» **EXTRAIT FOURNI**

* * * *

A. Les circonstances de l’espèce
2. Les faits de la cause, tels qu’ils ont été exposés par le requérant, peuvent se résumer comme suit.
3. Le requérant était inscrit au programme de formation à distance de l’université d’Anadolu, en 4e année de la faculté d’administration publique.
4. Le 20 juillet 2016, l’état d’urgence fut décrété. Pendant l’état d’urgence, le Conseil des ministres adopta plusieurs décrets-lois en application de l’article 121 de la Constitution. L’un de ces textes, le décret‑loi no 677, publié au Journal officiel le 22 novembre 2016, faisait interdiction aux prisonniers détenus ou condamnés en lien avec une infraction terroriste de se présenter à tout type d’examen.
5. Le 2 août 2016, le requérant fut placé en détention provisoire parce qu’il était soupçonné de faire partie de l’organisation FETÖ/PDY (Fetullahçı Terör Özgütü/Paralel Devlet Yapılanması, organisation terroriste guleniste/structure d’État parallèle).

* * * *

[Données enregistrées]
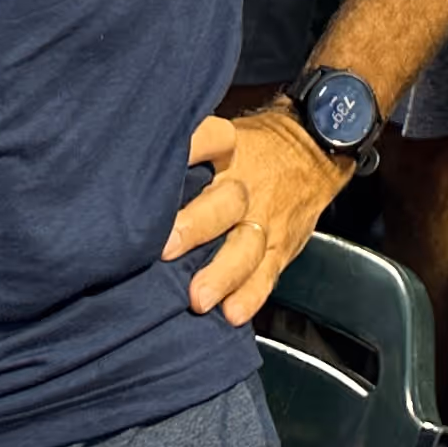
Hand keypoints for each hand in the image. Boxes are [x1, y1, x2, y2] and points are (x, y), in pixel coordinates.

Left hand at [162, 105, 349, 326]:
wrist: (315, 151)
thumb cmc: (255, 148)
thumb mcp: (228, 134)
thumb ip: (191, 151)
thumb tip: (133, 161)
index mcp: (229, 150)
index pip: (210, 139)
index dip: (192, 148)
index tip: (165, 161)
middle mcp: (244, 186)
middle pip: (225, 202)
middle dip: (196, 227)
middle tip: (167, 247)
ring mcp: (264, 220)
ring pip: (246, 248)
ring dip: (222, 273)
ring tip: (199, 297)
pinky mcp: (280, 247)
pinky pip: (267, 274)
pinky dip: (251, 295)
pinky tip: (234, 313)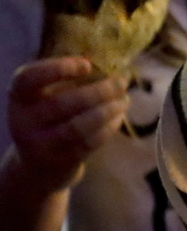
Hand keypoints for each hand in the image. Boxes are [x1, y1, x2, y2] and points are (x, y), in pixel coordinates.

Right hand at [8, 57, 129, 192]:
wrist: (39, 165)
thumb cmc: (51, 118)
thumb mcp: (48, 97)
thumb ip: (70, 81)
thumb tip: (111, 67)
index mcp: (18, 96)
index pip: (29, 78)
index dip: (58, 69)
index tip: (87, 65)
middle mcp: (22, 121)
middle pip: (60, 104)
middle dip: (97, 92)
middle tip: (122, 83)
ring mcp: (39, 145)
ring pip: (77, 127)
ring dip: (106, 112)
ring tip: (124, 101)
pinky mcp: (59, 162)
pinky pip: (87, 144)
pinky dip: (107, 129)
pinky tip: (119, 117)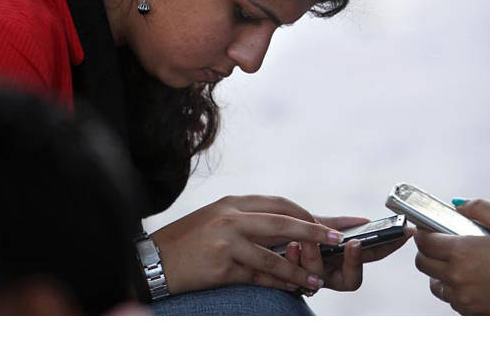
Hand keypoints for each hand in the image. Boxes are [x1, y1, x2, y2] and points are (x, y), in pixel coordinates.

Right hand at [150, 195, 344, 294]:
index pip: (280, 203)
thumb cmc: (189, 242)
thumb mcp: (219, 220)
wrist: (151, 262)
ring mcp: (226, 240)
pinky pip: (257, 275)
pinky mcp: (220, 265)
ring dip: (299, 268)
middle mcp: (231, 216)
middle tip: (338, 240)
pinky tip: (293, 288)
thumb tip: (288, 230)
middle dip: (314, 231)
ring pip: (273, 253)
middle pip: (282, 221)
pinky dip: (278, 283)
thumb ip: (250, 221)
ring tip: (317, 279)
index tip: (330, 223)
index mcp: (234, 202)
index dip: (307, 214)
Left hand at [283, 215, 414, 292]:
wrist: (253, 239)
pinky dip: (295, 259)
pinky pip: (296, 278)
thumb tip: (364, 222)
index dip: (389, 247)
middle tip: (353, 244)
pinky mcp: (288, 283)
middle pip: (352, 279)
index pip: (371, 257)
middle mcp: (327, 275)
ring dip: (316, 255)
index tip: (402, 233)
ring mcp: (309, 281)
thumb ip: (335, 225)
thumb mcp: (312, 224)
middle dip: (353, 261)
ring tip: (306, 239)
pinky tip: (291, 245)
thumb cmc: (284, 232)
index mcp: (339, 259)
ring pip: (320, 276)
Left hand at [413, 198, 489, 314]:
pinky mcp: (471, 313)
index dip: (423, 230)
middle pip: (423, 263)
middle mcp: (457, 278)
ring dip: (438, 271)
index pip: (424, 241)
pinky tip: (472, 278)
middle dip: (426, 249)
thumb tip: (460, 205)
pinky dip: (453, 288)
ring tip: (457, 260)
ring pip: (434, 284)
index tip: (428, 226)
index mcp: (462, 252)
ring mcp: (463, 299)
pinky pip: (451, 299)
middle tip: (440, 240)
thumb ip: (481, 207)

* * * *

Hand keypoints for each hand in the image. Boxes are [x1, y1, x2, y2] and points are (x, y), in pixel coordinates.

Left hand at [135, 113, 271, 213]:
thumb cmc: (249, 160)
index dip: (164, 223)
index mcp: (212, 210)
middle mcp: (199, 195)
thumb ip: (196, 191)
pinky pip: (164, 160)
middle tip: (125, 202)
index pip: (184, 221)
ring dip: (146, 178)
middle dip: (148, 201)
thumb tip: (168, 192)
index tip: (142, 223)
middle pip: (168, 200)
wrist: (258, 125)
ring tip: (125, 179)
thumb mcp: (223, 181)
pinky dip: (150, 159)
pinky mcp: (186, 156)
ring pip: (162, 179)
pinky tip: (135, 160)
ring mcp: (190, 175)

* * * *

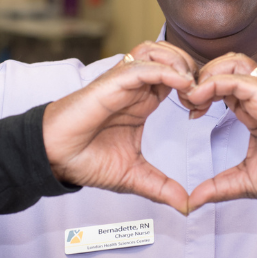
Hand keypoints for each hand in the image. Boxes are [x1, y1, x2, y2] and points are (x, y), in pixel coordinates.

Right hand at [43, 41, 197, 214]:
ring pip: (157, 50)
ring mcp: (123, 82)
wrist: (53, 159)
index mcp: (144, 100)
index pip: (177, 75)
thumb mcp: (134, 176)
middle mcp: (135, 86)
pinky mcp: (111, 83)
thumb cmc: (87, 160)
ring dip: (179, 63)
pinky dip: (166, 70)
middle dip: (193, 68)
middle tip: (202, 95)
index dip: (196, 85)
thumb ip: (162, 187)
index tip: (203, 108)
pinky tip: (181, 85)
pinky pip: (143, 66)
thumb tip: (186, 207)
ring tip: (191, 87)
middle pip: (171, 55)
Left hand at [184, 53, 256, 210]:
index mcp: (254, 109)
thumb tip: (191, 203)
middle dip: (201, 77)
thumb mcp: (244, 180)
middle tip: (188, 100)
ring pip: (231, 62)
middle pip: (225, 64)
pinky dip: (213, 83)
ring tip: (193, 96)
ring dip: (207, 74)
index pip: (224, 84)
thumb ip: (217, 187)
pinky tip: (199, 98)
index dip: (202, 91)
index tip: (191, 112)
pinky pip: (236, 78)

* * * *

» **CONSIGNE**
Rédigez la suite de l'extrait sur l'affaire de l'étudiant de l'université d'Anadolu placé en détention provisoire, à partir de sa dernière phrase. Le listing n'est d'aucune utilité ici.

» **ZONE DE RÉPONSE**
6. Le 23 novembre 2016, l’administration pénitentiaire adressa au requérant une copie du décret-loi no 677 et lui notifia qu’il ne pouvait pas, en application de l’article 4 de ce décret-loi, participer à ses examens universitaires pendant toute la durée de l’état d’urgence et toute la durée de son incarcération.
7. Le 22 décembre 2016, le requérant introduisit un recours individuel devant la Cour constitutionnelle. Il alléguait que l’interdiction mise en place par le décret-loi no 677 avait emporté violation de son droit à l’instruction.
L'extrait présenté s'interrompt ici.